> WORK TASK
In the records below, find the line with "right eye: (674, 917)", then copy each line exactly until you have copied the line with "right hip: (268, 412)". Leave any picture out.

(SOURCE INFORMATION begins)

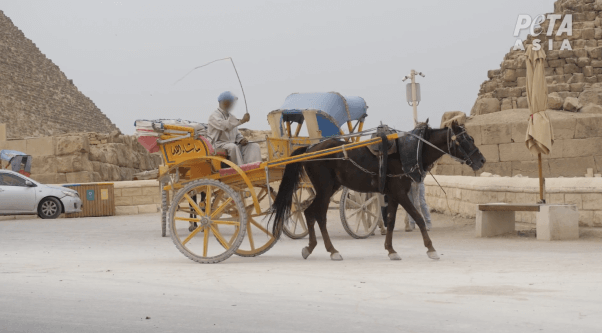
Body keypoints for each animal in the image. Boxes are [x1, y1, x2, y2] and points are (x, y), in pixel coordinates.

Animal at [270, 120, 486, 260]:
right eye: (467, 139)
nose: (482, 160)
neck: (409, 151)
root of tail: (309, 149)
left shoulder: (393, 195)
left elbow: (390, 221)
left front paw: (391, 250)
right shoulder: (400, 193)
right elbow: (418, 217)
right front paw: (431, 248)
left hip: (330, 188)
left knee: (309, 212)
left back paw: (311, 247)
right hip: (324, 188)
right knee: (318, 214)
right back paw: (332, 250)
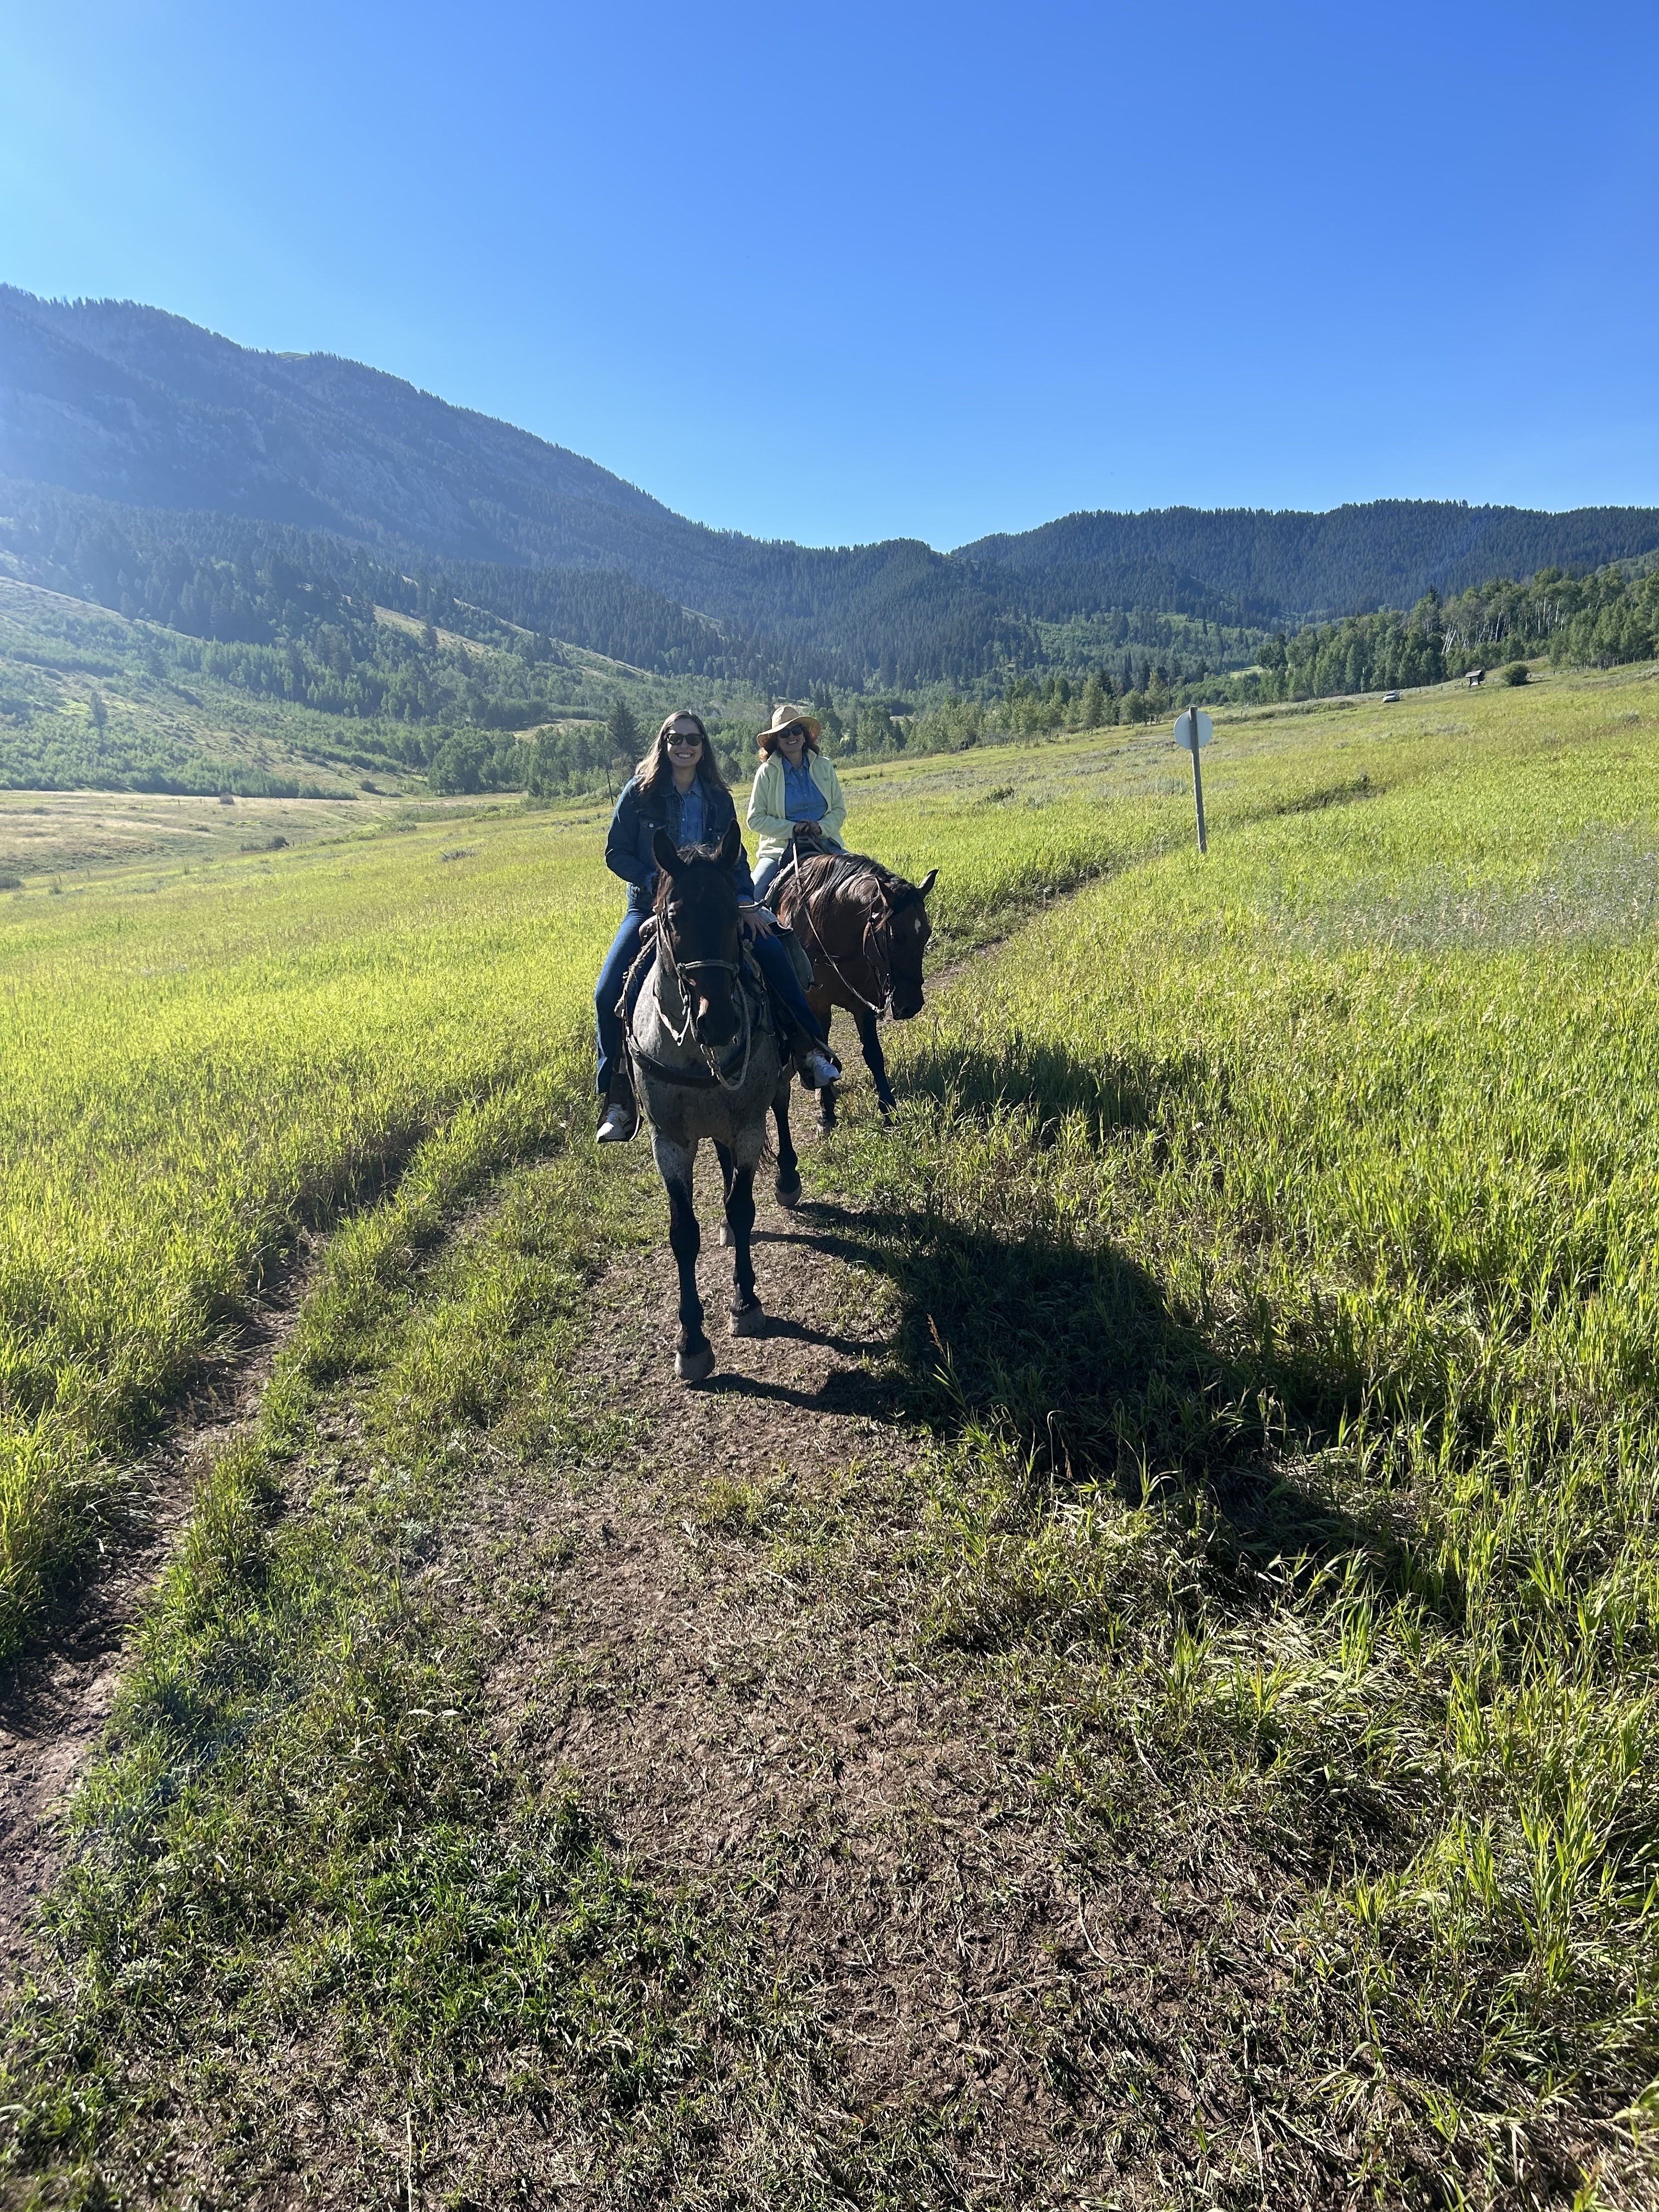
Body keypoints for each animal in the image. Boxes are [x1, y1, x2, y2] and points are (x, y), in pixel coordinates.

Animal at [628, 822, 800, 1371]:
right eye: (674, 917)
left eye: (733, 914)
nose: (719, 1021)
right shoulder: (669, 1142)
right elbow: (684, 1234)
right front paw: (692, 1341)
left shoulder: (747, 1126)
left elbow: (743, 1208)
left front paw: (746, 1302)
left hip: (773, 1089)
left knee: (781, 1111)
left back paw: (788, 1180)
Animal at [778, 836, 938, 1132]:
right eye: (894, 936)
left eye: (926, 934)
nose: (911, 1006)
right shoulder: (817, 1004)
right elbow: (822, 1045)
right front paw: (826, 1113)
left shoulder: (863, 1004)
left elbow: (874, 1054)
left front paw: (888, 1111)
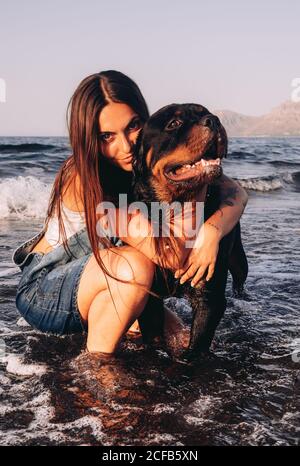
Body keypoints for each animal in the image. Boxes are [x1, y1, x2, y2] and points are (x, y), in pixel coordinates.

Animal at [132, 104, 247, 358]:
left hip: (238, 258)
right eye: (173, 123)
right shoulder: (150, 297)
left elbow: (196, 348)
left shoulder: (209, 299)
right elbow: (153, 336)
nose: (214, 120)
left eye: (205, 112)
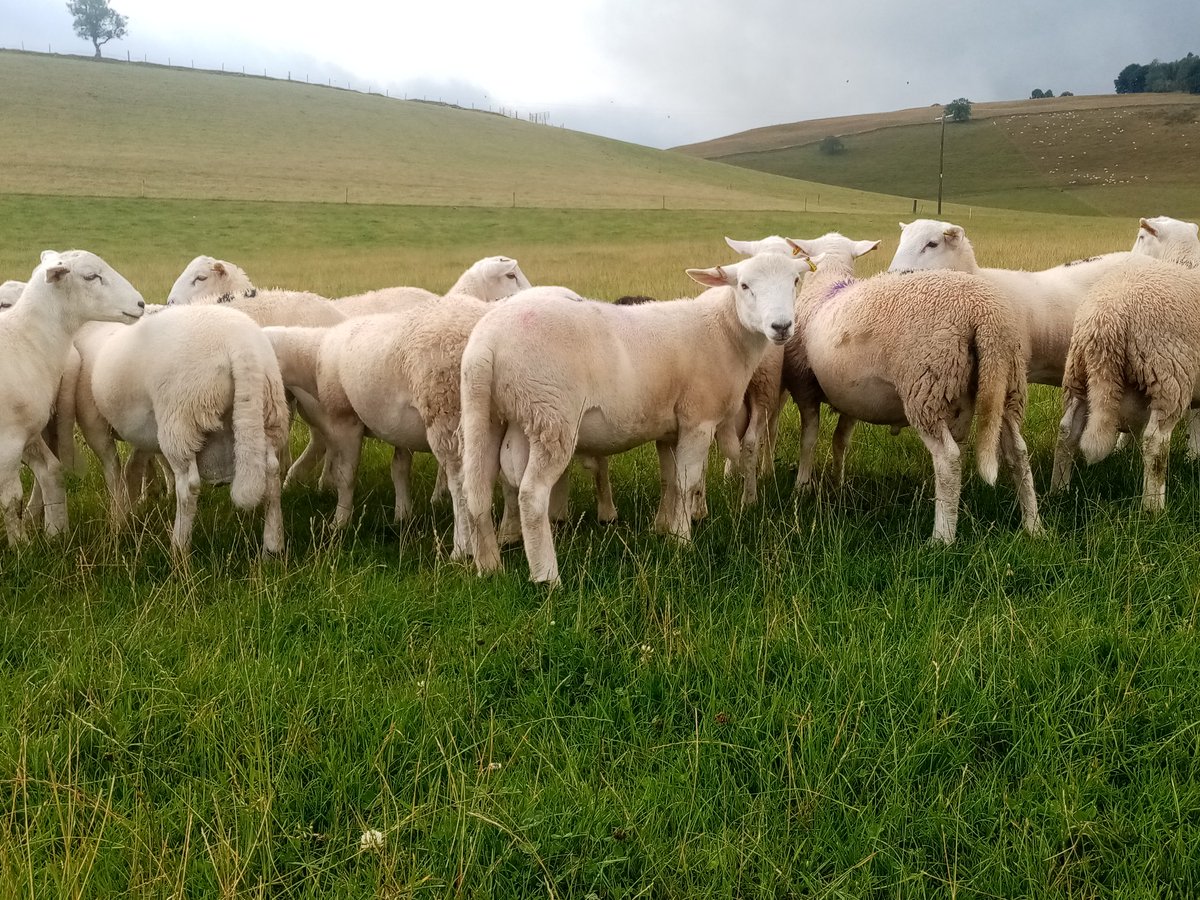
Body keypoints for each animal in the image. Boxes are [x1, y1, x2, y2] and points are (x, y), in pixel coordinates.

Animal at [0, 251, 145, 544]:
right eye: (90, 276)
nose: (140, 303)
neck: (25, 340)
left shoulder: (26, 433)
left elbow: (49, 472)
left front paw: (49, 535)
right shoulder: (7, 441)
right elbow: (11, 499)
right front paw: (20, 546)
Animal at [81, 304, 289, 555]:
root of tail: (241, 344)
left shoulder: (94, 423)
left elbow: (115, 471)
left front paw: (118, 523)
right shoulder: (145, 431)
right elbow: (135, 466)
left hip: (181, 419)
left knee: (188, 487)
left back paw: (179, 549)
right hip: (268, 412)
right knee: (272, 475)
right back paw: (273, 546)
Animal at [460, 252, 808, 584]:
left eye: (795, 281)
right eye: (745, 285)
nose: (781, 327)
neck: (723, 332)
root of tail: (486, 344)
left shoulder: (670, 429)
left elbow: (670, 479)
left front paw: (662, 527)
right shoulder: (698, 420)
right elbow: (687, 482)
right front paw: (682, 541)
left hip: (490, 413)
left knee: (476, 489)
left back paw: (489, 567)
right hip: (551, 415)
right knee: (531, 494)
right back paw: (546, 577)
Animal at [784, 233, 1039, 544]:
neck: (827, 285)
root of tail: (984, 313)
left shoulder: (804, 385)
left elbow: (808, 439)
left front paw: (801, 487)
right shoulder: (852, 397)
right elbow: (840, 441)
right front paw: (838, 484)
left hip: (925, 385)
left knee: (948, 459)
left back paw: (941, 538)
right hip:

(SOURCE INFORMATION ends)

> WRITTEN RESPONSE
right eye: (674, 917)
left eye: (733, 914)
nose: (719, 1021)
right shoulder: (669, 1142)
right elbow: (684, 1234)
right front paw: (692, 1341)
left shoulder: (747, 1126)
left elbow: (743, 1208)
left front paw: (746, 1302)
left hip: (773, 1089)
left knee: (781, 1111)
left back paw: (788, 1180)
Animal at [778, 836, 938, 1132]:
right eye: (894, 936)
left eye: (926, 934)
nose: (911, 1006)
right shoulder: (817, 1004)
right elbow: (822, 1045)
right front paw: (826, 1113)
left shoulder: (863, 1004)
left elbow: (874, 1054)
left front paw: (888, 1111)
Body keypoints for each animal in the image. Boxes are [x1, y1, x2, y2] and points are (x, y), in pixel coordinates.

Animal at [132, 104, 247, 358]:
left hip: (238, 258)
right eye: (173, 123)
right shoulder: (150, 297)
left elbow: (196, 348)
left shoulder: (209, 299)
right elbow: (153, 336)
nose: (214, 120)
left eye: (205, 112)
Body keypoints for each animal in the image. Boxes are [x1, y1, x2, y2] and points are (x, y), in pixel coordinates.

Animal at [0, 251, 145, 544]:
right eye: (90, 276)
nose: (140, 303)
neck: (25, 340)
left shoulder: (26, 433)
left elbow: (49, 472)
left front paw: (49, 535)
right shoulder: (7, 441)
right elbow: (11, 499)
right front paw: (20, 546)
Animal at [81, 304, 289, 555]:
root of tail: (241, 344)
left shoulder: (94, 423)
left elbow: (115, 471)
left front paw: (118, 523)
right shoulder: (145, 431)
right elbow: (135, 466)
left hip: (181, 419)
left knee: (188, 487)
left back paw: (179, 549)
right hip: (268, 412)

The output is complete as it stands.